Persuasive Writing and Classical Rhetoric (Review)

Today I'm sharing our review of Persuasive Writing and Classical Rhetoric: Practicing the Habits of Great Writers from Silverdale Press LLC.  For this review, I received digital downloads of the Lesson Book (235 pages), the Reader (111 pages), the Workbook (202 pages) and the Answer Book (65 pages).   Unfortunately, I'm one of the few people who still has dial up internet, so downloading these big files was impossible for me.  I contacted the vendor and within one business day I had a USB drive in my possession.   Great customer service!!     
This is a full year (36 week) high school writing curriculum, and it includes a weekly 4-day a week schedule.   You can either have a mega printing day and get everything printed off at once, or weekly print off the sections of each download needed for that week.  I went with option 2.  Day 1, students read the lesson and answer review questions, Day 2 students will read a passage by a great writer (or rhetorician) and answer review questions, Day 3 students work on an activity  that works towards the final writing assignment, Day 4 students write a writing prompt based 500 word essay.   If you want a 5 day based schedule, then have your student write 250+/- words of the essay on Day 4 and the other 250+/- on Day 5.

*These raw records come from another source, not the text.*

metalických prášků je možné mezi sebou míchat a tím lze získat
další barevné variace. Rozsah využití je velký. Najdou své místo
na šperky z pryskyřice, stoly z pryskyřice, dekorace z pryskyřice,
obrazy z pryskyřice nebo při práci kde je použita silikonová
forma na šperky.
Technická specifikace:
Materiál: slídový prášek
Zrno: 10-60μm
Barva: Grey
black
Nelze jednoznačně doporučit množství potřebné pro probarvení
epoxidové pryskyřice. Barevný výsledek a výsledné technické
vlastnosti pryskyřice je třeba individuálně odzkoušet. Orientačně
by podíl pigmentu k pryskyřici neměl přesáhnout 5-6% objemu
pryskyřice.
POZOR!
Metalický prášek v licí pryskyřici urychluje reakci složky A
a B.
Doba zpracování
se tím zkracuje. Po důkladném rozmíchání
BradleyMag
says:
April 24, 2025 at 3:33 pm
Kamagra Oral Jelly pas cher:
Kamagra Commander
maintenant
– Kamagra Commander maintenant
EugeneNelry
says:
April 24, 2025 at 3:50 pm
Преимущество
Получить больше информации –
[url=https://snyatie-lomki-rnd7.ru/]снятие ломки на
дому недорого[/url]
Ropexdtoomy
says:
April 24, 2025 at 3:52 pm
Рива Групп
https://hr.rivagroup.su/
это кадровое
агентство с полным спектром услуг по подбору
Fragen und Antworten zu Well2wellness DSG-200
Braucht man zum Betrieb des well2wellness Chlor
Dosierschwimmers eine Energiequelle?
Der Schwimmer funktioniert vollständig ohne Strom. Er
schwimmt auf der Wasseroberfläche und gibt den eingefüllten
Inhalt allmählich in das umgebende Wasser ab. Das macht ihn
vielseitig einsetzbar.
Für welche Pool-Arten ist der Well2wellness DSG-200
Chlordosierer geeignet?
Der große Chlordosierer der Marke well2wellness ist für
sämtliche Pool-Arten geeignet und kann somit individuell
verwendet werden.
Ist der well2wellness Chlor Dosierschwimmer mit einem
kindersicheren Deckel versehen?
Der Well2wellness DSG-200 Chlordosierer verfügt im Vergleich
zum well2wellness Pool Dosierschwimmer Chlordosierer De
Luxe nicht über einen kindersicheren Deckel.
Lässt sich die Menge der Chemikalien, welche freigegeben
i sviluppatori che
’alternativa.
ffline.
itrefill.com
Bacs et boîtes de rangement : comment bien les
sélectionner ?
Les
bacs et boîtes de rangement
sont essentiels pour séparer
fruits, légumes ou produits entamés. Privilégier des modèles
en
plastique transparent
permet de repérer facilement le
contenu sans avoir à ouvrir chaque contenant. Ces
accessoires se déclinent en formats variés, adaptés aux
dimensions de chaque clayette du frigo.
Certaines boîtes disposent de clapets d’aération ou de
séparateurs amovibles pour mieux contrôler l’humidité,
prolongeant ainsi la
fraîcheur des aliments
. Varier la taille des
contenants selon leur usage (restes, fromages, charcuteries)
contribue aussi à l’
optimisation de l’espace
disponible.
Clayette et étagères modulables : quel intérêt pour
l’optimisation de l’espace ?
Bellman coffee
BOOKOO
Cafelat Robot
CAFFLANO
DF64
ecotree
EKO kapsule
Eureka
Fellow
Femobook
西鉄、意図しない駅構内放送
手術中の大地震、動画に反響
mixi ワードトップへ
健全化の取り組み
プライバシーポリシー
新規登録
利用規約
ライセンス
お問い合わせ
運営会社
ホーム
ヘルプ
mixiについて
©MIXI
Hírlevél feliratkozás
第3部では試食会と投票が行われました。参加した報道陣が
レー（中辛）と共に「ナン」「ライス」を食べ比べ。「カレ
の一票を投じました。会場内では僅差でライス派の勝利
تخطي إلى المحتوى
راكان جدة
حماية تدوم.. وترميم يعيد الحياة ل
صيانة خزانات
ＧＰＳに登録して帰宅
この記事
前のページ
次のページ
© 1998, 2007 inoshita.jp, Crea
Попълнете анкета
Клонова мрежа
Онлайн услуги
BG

During the year, students will read the writings of various great authors and rhetoricians such as John F. Kennedy, John Locke, William Wilberforce, Eleanor Roosevelt and Antonin Scalia to name just a few.  The authors are not in historical date order, so it gives the student another aspect of reading from different time frames, but not on a timeline.

Since we are in a weekly co-op, we stuck with the four day a week schedule.   The lesson portion is roughly 8 pages, so Olivia would spend 30-40 minutes reading and answering the corresponding questions in the workbook.  The Reader segments are relatively short, most being two to six pages on average, this typically took Olivia anywhere from 5-20 minutes, and then another 5-10 minutes for the review questions.   So, days 1 and 2 were 40 minutes or less (typically) then day 3-4 (or 5) were often longer just because Olivia really does put a lot of time and effort into her writing assignments.   On these heavy writing days I tried to make her other workload a little lighter.

I loved that this curriculum has her reading works of great leaders and thinkers, not just great writers.  No disrespect to writer's meant by that.  I think that as we finish the curriculum (next academic year) she'll really start to get into the people aspect.   Being a World War II fan, she really liked the section on Winston Churchill in Lesson 3.  I'm waiting for her to get to the section on Ronald Reagan, my favorite president, in Lesson 11.

This is a thorough and engaging curriculum that helps students learn to not only write persuasively, but to think through their topic.  The creators of this curriculum are homeschool family from the great state of Virginia, but more importantly they are experts in their respective fields (law, history and political science).    They know how to think through things, and how to help students learn to do the same.